Это была первая из растянувшейся на четыре года серии воздушных террористических операций, запланированных и осуществленных группами Хабаша, Хаватме и Джибриля. Целью этих операций было блокировать Израиль на суше и в воздухе, уничтожать израильтян, где только удастся и как только возможно, и доказать им их уязвимость даже на их собственной территории.
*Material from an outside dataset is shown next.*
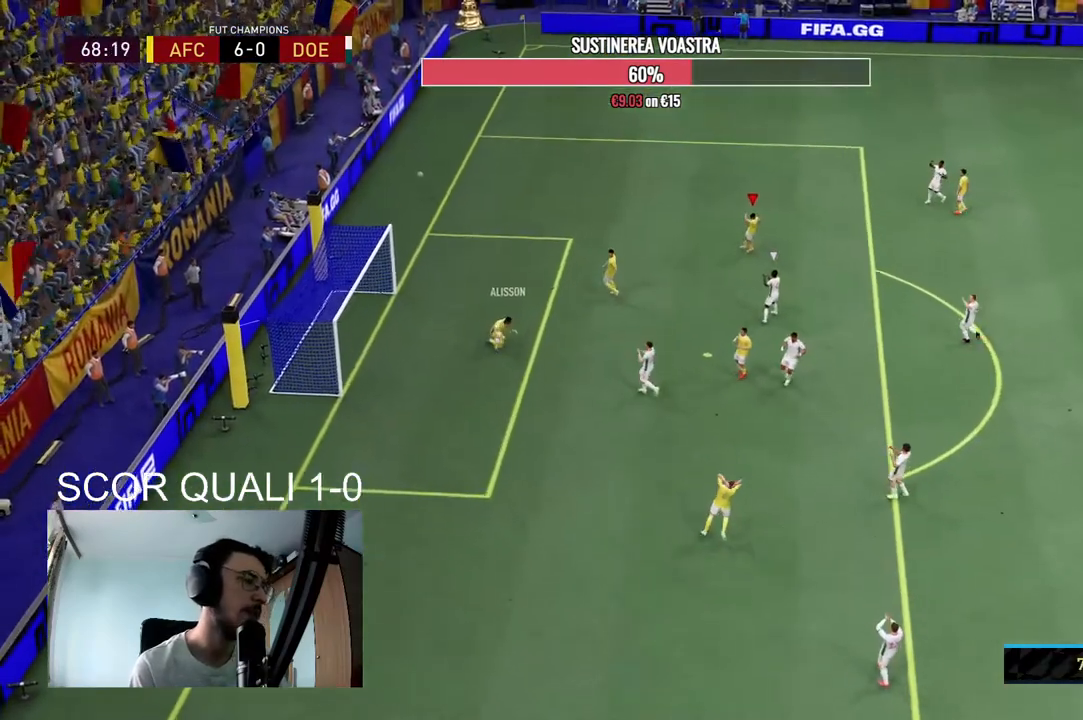
{"dt_ms": 500, "buttons": [], "left_stick": "center", "right_stick": "center", "events": [[133, "R1", "down"], [133, "left_stick", "center"], [167, "A", "up"], [200, "R1", "up"], [300, "A", "down"], [300, "R1", "down"], [467, "A", "up"], [467, "R1", "up"]]}
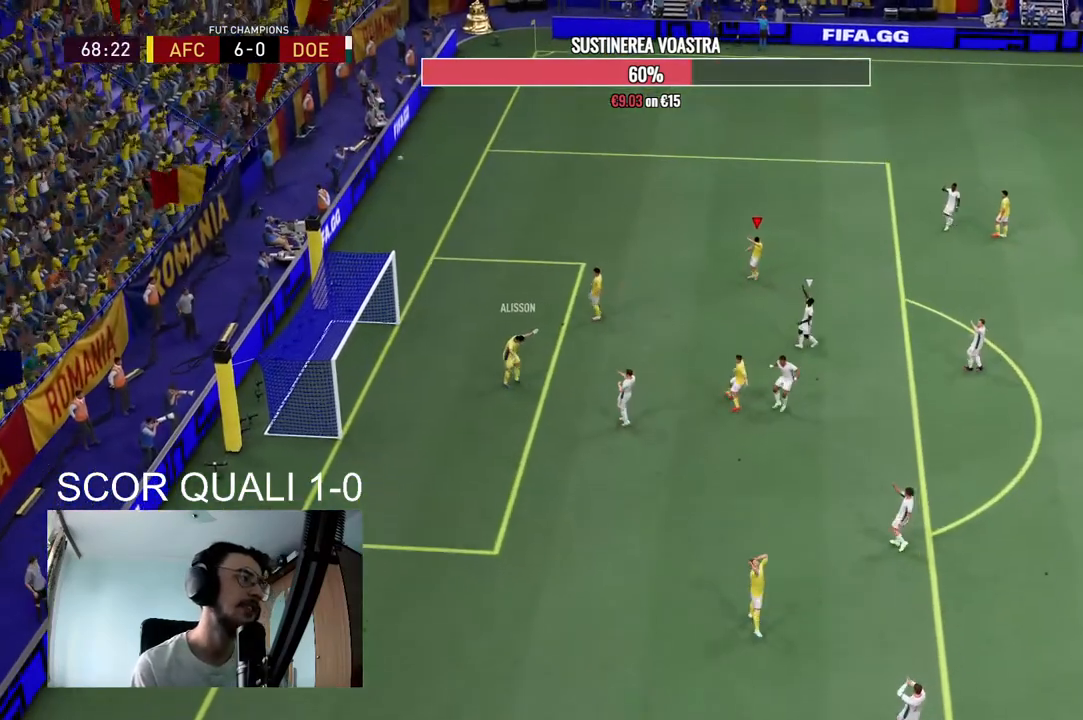
{"dt_ms": 500, "buttons": [], "left_stick": "center", "right_stick": "center", "events": [[67, "A", "down"], [100, "R1", "down"], [233, "A", "up"], [267, "R1", "up"], [333, "A", "down"], [367, "R1", "down"], [467, "A", "up"], [500, "R1", "up"]]}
Такое положение было бы нетерпимо для любой страны. Израиль должен был ответить. С этого момента события приняли характер необъявленной войны: палестинский удар — израильский ответ — новый удар — новый ответ. Через пять месяцев после римского похищения двое террористов Хабаша атаковали израильский самолет на летном поле в Афинах: один пассажир был убит, две стюардессы получили легкие ранения. Четыре дня спустя израильские вертолеты высадили группу десантников в бейрутском аэропорту. Пока их командир, полковник Рафаэль Эйтан, проследовал в зал ожидания, где попросил у буфетчицы чашечку кофе, десантники методично и неторопливо уничтожали все арабские самолеты, стоявшие на летном поле. Допив кофе, Эйтан вышел из зала ожидания, осмотрел догорающие фюзеляжи и, удовлетворившись результатами операции, скомандовал возвращение. Вертолеты с десантниками ушли в сторону Израиля. На следующий день арабская печать истерически взвыла, и этот вой продолжался до тех пор, пока не сменился воплями восторга в адрес террористов, которые в начале февраля 1969 года атаковали израильский самолет в Цюрихе. Атакующие были встречены огнем мосадовских агентов, с недавнего времени защищавших все израильские самолеты, и покушение удалось сорвать. Но в августе террористы сумели похитить и посадить в Сирии самолет авиакомпании «Тивиэй», следовавший на Израиль, и с этого момента успех изменил израильтянам. В сентябре были брошены бомбы в израильские посольства в Гааге и Бонне, в ноябре бомба взорвалась в очереди к стойке «Эль-Аль» в Афинах, а в феврале следующего, 1970 года была атакована стойка «Эль-Аль» в Мюнхене. В тот же день был взорван в воздухе — вместе со всеми пассажирами — следовавший в Израиль швейцарский самолет и была предпринята попытка взорвать самолет австрийских авиалиний, следовавший аналогичным рейсом. В мае было захвачено израильское посольство в Бангкоке. На сей раз израильтяне проявили предельную твердость, и террористы сдались, освободив заложников. Но в июле они взяли реванш, похитив самолет авиакомпании «Олимпик», а в сентябре добились самого впечатляющего за три года этой необъявленной войны успеха, похитив и посадив в Иорданской пустыне одновременно три авиалайнера, общее количество пассажиров на которых превышало четыреста человек.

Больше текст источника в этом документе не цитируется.